All educators share a common desire to support the social and emotional development of their students, yet the approaches taken by afterschool and in-school educators when pursuing this goal differ. The American Institute for Research (AIR) has created several briefs addressing how all educators could help students succeed in school, work and life. AIR's most recent brief on this topic suggests ways that afterschool and in-school educators could work together to support the social and emotional development of their student body.

The third brief in AIR's series Beyond the Bell: Research to Action in the Afterschool and Expanded Learning Field was recently published. Linking Schools and Afterschool Through Social and Emotional Learning addresses the policy context reflecting a growing interest in SEL, reviews the differences between how afterschool and in-school educators implement SEL practices, and suggests ways that these two groups can work together in support of their students' social and emotional development.

Implementing SEL in School and Afterschool Settings

Both in-school and afterschool educators utilize a variety of approaches with regard to SEL. In-school educators often use specific evidence-based SEL programs to teach their students. Conversely, afterschool programs are not as likely to use an evidence-based SEL curriculum. One exploratory study found that afterschool providers create a climate of support, rather than using a set curriculum to teach emotional and social life skills.

While it is easy to determine the different approaches used by these two groups, the advantage of one approach over the other is less evident. AIR's researchers concluded that students are best served when afterschool educators align their strategic support strategies with SEL school-based curriculum.

Working Together to Promote SEL

To support SEL implementation, AIR researchers recommend afterschool programs take these steps:

1. Consider the Policy Context
Afterschool educators are encouraged to support the Elementary and Secondary Education Act (ESSA) by helping schools run activities that fall within the ESSA category of "well-rounded" educational activities or activities that support "safe and healthy students."

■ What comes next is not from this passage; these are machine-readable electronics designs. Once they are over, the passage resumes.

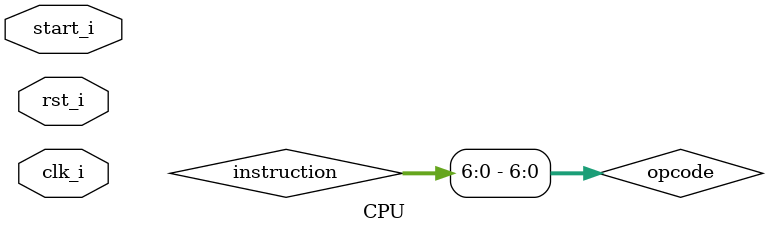
<source format=v>
module CPU
(
    clk_i, 
    rst_i,
    start_i
);

// Ports
input               clk_i;
input               rst_i;
input               start_i;

// Data Types
wire    [31:0]      pc_i;
wire    [31:0]      pc_o;
wire    [31:0]      instruction;
wire    [1:0]       ALUOp;
wire                ALUSrc;
wire                RegWrite;
wire    [6:0]       funct7;
wire    [2:0]       funct3;
wire    [6:0]       opcode;
wire    [4:0]       RS1addr;
wire    [4:0]       RS2addr;
wire    [4:0]       RDaddr;
wire    [31:0]      RS1data;
wire    [31:0]      RS2data;
wire    [31:0]      RDdata;
wire    [31:0]      SignExtend_o;
wire    [31:0]      Mux_o;
wire    [2:0]       ALUCtrl;

assign funct7 = instruction[31:25];
assign RS2addr = instruction[24:20];
assign RS1addr = instruction[19:15];
assign funct3 = instruction[14:12];
assign RDaddr = instruction[11:7];
assign opcode = instruction[6:0];

parameter ALU_ADD = 1;

Control Control(
    .Op_i       (opcode),
    .ALUOp_o    (ALUOp),
    .ALUSrc_o   (ALUSrc),
    .RegWrite_o (RegWrite)
);

Adder Add_PC(
    .data1_in   (pc_o),
    .data2_in   (4),
    .data_o     (pc_i)
);

PC PC(
    .clk_i      (clk_i),
    .rst_i      (rst_i),
    .start_i    (start_i),
    .pc_i       (pc_i),
    .pc_o       (pc_o)
);

Instruction_Memory Instruction_Memory(
    .addr_i     (pc_o), 
    .instr_o    (instruction)
);

Registers Registers(
    .clk_i      (clk_i),
    .RS1addr_i   (RS1addr),
    .RS2addr_i   (RS2addr),
    .RDaddr_i   (RDaddr), 
    .RDdata_i   (RDdata),
    .RegWrite_i (RegWrite), 
    .RS1data_o   (RS1data), 
    .RS2data_o   (RS2data) 
);

MUX32 MUX_ALUSrc(
    .data1_i    (RS2data),
    .data2_i    (SignExtend_o),
    .select_i   (ALUSrc),
    .data_o     (Mux_o)
);

Sign_Extend Sign_Extend(
    .data_i     (instruction[31:20]),
    .data_o     (SignExtend_o)
);
  
ALU ALU(
    .data1_i    (RS1data),
    .data2_i    (Mux_o),
    .ALUCtrl_i  (ALUCtrl),
    .data_o     (RDdata),
    .Zero_o     ()
);

ALU_Control ALU_Control(
    .funct_i    ({funct7, funct3}),
    .ALUOp_i    (ALUOp),
    .ALUCtrl_o  (ALUCtrl)
);

endmodule


</source>
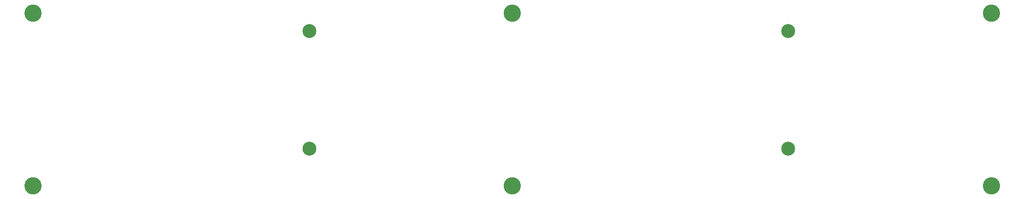
<source format=gbr>
%TF.GenerationSoftware,Altium Limited,Altium Designer,23.7.1 (13)*%
G04 Layer_Color=0*
%FSLAX45Y45*%
%MOMM*%
%TF.SameCoordinates,F0F8C17F-0DA8-4E41-987A-5915CA82B15D*%
%TF.FilePolarity,Positive*%
%TF.FileFunction,NonPlated,1,4,NPTH,Drill*%
%TF.Part,Single*%
G01*
G75*
%TA.AperFunction,ComponentDrill*%
%ADD66C,2.50000*%
%TA.AperFunction,OtherDrill,Pad Free-MH1 (-86mm,34.5mm)*%
%ADD67C,3.10000*%
%TA.AperFunction,OtherDrill,Pad Free-MH1 (-86mm,3.5mm)*%
%ADD68C,3.10000*%
%TA.AperFunction,OtherDrill,Pad Free-MH1 (0mm,3.5mm)*%
%ADD69C,3.10000*%
%TA.AperFunction,OtherDrill,Pad Free-MH1 (0mm,34.5mm)*%
%ADD70C,3.10000*%
%TA.AperFunction,OtherDrill,Pad Free-MH1 (86mm,3.5mm)*%
%ADD71C,3.10000*%
%TA.AperFunction,OtherDrill,Pad Free-MH1 (86mm,34.5mm)*%
%ADD72C,3.10000*%
D66*
X-3642000Y1015998D02*
D03*
Y3135998D02*
D03*
X4958000D02*
D03*
Y1015998D02*
D03*
D67*
X-8600000Y3449998D02*
D03*
D68*
Y349999D02*
D03*
D69*
X-0D02*
D03*
D70*
X0Y3449998D02*
D03*
D71*
X8600000Y349999D02*
D03*
D72*
Y3449998D02*
D03*
%TF.MD5,0beeb60b78ba7a9ad2a53602f3fa798a*%
M02*

</source>
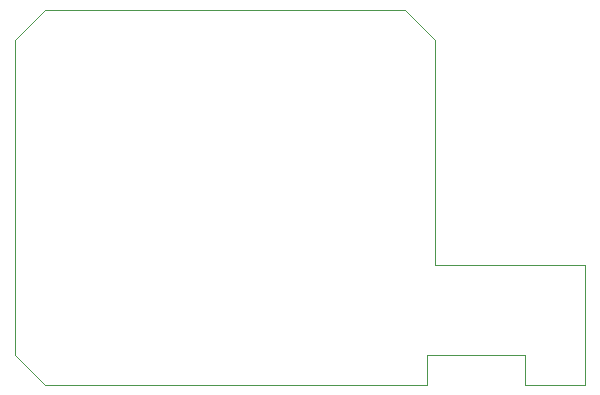
<source format=gm1>
G04 #@! TF.FileFunction,Profile,NP*
%FSLAX46Y46*%
G04 Gerber Fmt 4.6, Leading zero omitted, Abs format (unit mm)*
G04 Created by KiCad (PCBNEW 4.0.7-e2-6376~60~ubuntu17.10.1) date Thu Dec 28 14:25:31 2017*
%MOMM*%
%LPD*%
G01*
G04 APERTURE LIST*
%ADD10C,0.100000*%
G04 APERTURE END LIST*
D10*
X193040000Y-111760000D02*
X180340000Y-111760000D01*
X193040000Y-121920000D02*
X193040000Y-111760000D01*
X187960000Y-121920000D02*
X193040000Y-121920000D01*
X187960000Y-119380000D02*
X187960000Y-121920000D01*
X187325000Y-119380000D02*
X187960000Y-119380000D01*
X179705000Y-121920000D02*
X177800000Y-121920000D01*
X179705000Y-119380000D02*
X187325000Y-119380000D01*
X179705000Y-121920000D02*
X179705000Y-119380000D01*
X180340000Y-92710000D02*
X177800000Y-90170000D01*
X180340000Y-111760000D02*
X180340000Y-92710000D01*
X147320000Y-90170000D02*
X157480000Y-90170000D01*
X144780000Y-92710000D02*
X147320000Y-90170000D01*
X144780000Y-119380000D02*
X144780000Y-92710000D01*
X147320000Y-121920000D02*
X144780000Y-119380000D01*
X157480000Y-121920000D02*
X147320000Y-121920000D01*
X177800000Y-121920000D02*
X157480000Y-121920000D01*
X157480000Y-90170000D02*
X177800000Y-90170000D01*
M02*

</source>
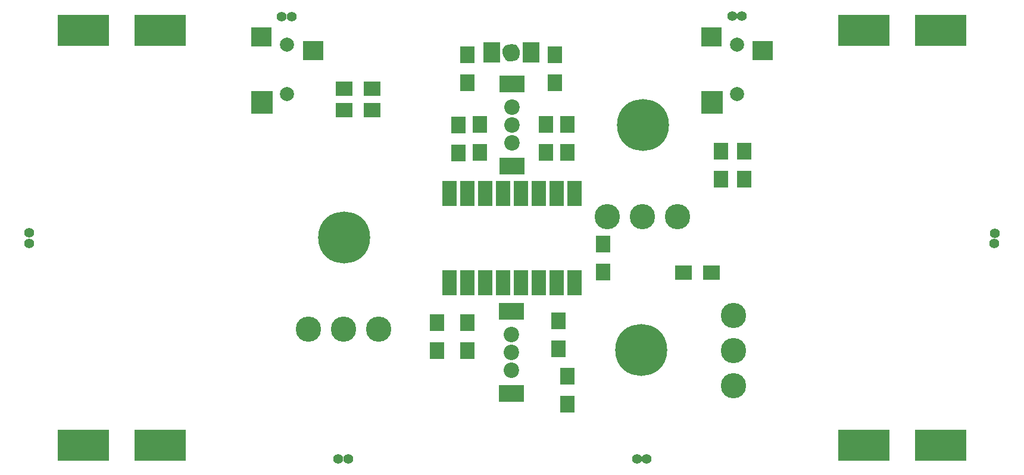
<source format=gbr>
G04 #@! TF.FileFunction,Soldermask,Top*
%FSLAX46Y46*%
G04 Gerber Fmt 4.6, Leading zero omitted, Abs format (unit mm)*
G04 Created by KiCad (PCBNEW 4.0.7-e2-6376~58~ubuntu16.04.1) date Sun Feb 25 02:30:39 2018*
%MOMM*%
%LPD*%
G01*
G04 APERTURE LIST*
%ADD10C,0.100000*%
%ADD11R,3.600000X2.400000*%
%ADD12C,2.200000*%
%ADD13R,2.000000X2.400000*%
%ADD14R,2.400000X2.000000*%
%ADD15R,2.100000X2.400000*%
%ADD16R,2.400000X2.100000*%
%ADD17R,3.150000X3.300000*%
%ADD18R,2.950000X2.800000*%
%ADD19C,2.000000*%
%ADD20R,7.400000X4.400000*%
%ADD21R,2.000000X3.600000*%
%ADD22C,3.600000*%
%ADD23C,7.400000*%
%ADD24R,2.400000X3.000000*%
%ADD25C,1.400000*%
%ADD26C,0.254000*%
G04 APERTURE END LIST*
D10*
D11*
X139930000Y-110430000D03*
X139930000Y-122130000D03*
D12*
X139930000Y-118820000D03*
X139930000Y-113740000D03*
X139930000Y-116280000D03*
D11*
X140020000Y-78070000D03*
X140020000Y-89770000D03*
D12*
X140020000Y-86460000D03*
X140020000Y-81380000D03*
X140020000Y-83920000D03*
D13*
X133604000Y-116046000D03*
X133604000Y-112046000D03*
X146558000Y-115792000D03*
X146558000Y-111792000D03*
X147828000Y-123666000D03*
X147828000Y-119666000D03*
X147828000Y-83852000D03*
X147828000Y-87852000D03*
D14*
X164370000Y-104902000D03*
X168370000Y-104902000D03*
D13*
X146050000Y-77946000D03*
X146050000Y-73946000D03*
D14*
X120110000Y-81788000D03*
X116110000Y-81788000D03*
D13*
X172974000Y-87662000D03*
X172974000Y-91662000D03*
D15*
X129286000Y-116046000D03*
X129286000Y-112046000D03*
X132334000Y-87884000D03*
X132334000Y-83884000D03*
X135382000Y-83820000D03*
X135382000Y-87820000D03*
X152908000Y-104870000D03*
X152908000Y-100870000D03*
X144780000Y-83852000D03*
X144780000Y-87852000D03*
D16*
X116110000Y-78740000D03*
X120110000Y-78740000D03*
D15*
X169672000Y-91662000D03*
X169672000Y-87662000D03*
X133604000Y-73946000D03*
X133604000Y-77946000D03*
D17*
X104425000Y-80700000D03*
D18*
X104325000Y-71400000D03*
X111675000Y-73300000D03*
D19*
X108000000Y-72500000D03*
X108000000Y-79500000D03*
D17*
X168425000Y-80700000D03*
D18*
X168325000Y-71400000D03*
X175675000Y-73300000D03*
D19*
X172000000Y-72500000D03*
X172000000Y-79500000D03*
D20*
X89950000Y-70500000D03*
X89950000Y-129500000D03*
X79050000Y-70500000D03*
X79050000Y-129500000D03*
X200950000Y-70500000D03*
X200950000Y-129500000D03*
X190050000Y-70500000D03*
X190050000Y-129500000D03*
D21*
X131110000Y-93650000D03*
X133650000Y-93650000D03*
X136190000Y-93650000D03*
X138730000Y-93650000D03*
X141270000Y-93650000D03*
X143810000Y-93650000D03*
X146350000Y-93650000D03*
X148890000Y-93650000D03*
X148890000Y-106350000D03*
X146350000Y-106350000D03*
X143810000Y-106350000D03*
X141270000Y-106350000D03*
X138730000Y-106350000D03*
X136190000Y-106350000D03*
X131110000Y-106350000D03*
X133650000Y-106350000D03*
D22*
X121000000Y-113000000D03*
X111000000Y-113000000D03*
X116000000Y-113000000D03*
D23*
X116100000Y-99900000D03*
D22*
X163500000Y-97000000D03*
X153500000Y-97000000D03*
X158500000Y-97000000D03*
D23*
X158600000Y-83900000D03*
D22*
X171500000Y-111000000D03*
X171500000Y-121000000D03*
X171500000Y-116000000D03*
D23*
X158400000Y-115900000D03*
D24*
X137100000Y-73600000D03*
X142700000Y-73600000D03*
D25*
X171300000Y-68450000D03*
X172700000Y-68450000D03*
X107250000Y-68550000D03*
X108700000Y-68550000D03*
X71350000Y-99250000D03*
X115250000Y-131400000D03*
X116700000Y-131400000D03*
X157750000Y-131400000D03*
X159150000Y-131400000D03*
X208650000Y-99300000D03*
X208600000Y-100750000D03*
X71350000Y-100750000D03*
D26*
G36*
X140348065Y-72574682D02*
X140358953Y-72579037D01*
X140386178Y-72586314D01*
X140585904Y-72760544D01*
X140776392Y-73025368D01*
X140916265Y-73379713D01*
X140948598Y-73740000D01*
X140870960Y-74146460D01*
X140610179Y-74501662D01*
X140344776Y-74645240D01*
X139885319Y-74715565D01*
X139429502Y-74664919D01*
X139188614Y-74505761D01*
X138908975Y-74137570D01*
X138754520Y-73697607D01*
X138740704Y-73200239D01*
X138890758Y-72895718D01*
X139133203Y-72644457D01*
X139463221Y-72546344D01*
X139928979Y-72517534D01*
X140348065Y-72574682D01*
X140348065Y-72574682D01*
G37*
X140348065Y-72574682D02*
X140358953Y-72579037D01*
X140386178Y-72586314D01*
X140585904Y-72760544D01*
X140776392Y-73025368D01*
X140916265Y-73379713D01*
X140948598Y-73740000D01*
X140870960Y-74146460D01*
X140610179Y-74501662D01*
X140344776Y-74645240D01*
X139885319Y-74715565D01*
X139429502Y-74664919D01*
X139188614Y-74505761D01*
X138908975Y-74137570D01*
X138754520Y-73697607D01*
X138740704Y-73200239D01*
X138890758Y-72895718D01*
X139133203Y-72644457D01*
X139463221Y-72546344D01*
X139928979Y-72517534D01*
X140348065Y-72574682D01*
M02*

</source>
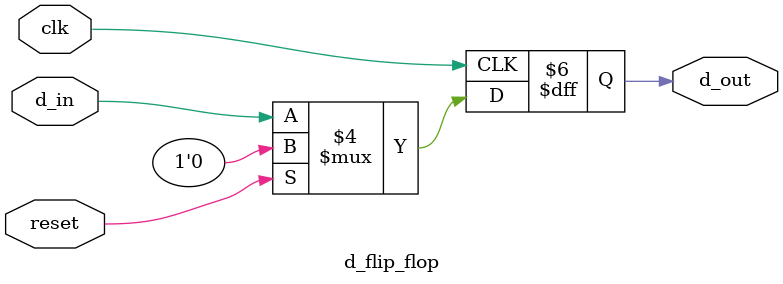
<source format=v>
`timescale 1ns / 1ps


module d_flip_flop(
    input d_in,
    input reset,
    input clk,  
    output d_out
    );
    
    reg d_out;
        
    always @(posedge clk)
    begin
        if(reset == 1'b1)
            d_out <= 1'b0;
        else 
            d_out <= d_in;
    end
    
endmodule

</source>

2. Create Conditions for SEL
By learning how program quality and school climate contribute to SEL, partnering with local schools and providing support for professional development in SEL practices, afterschool educators can help create an optimum SEL environment.

3. Define Your Approaches and Practices
When afterschool educators understand different SEL approaches, know how to support SEL and could suggest ways to best work with their in-school partners, SEL programs are more effective.

A Planning Tool

To help afterschool and in-school educators pursue their common SEL goals, AIR has created a three-part planning tool. Part I applies to afterschool program coordinators. Part II applies to school principals or other relevant school personnel. Part III initiates a discussion between these two sets of educators. Click here to access this valuable tool.

By aligning their efforts, in-school and afterschool educators could best serve the needs of their collective student body.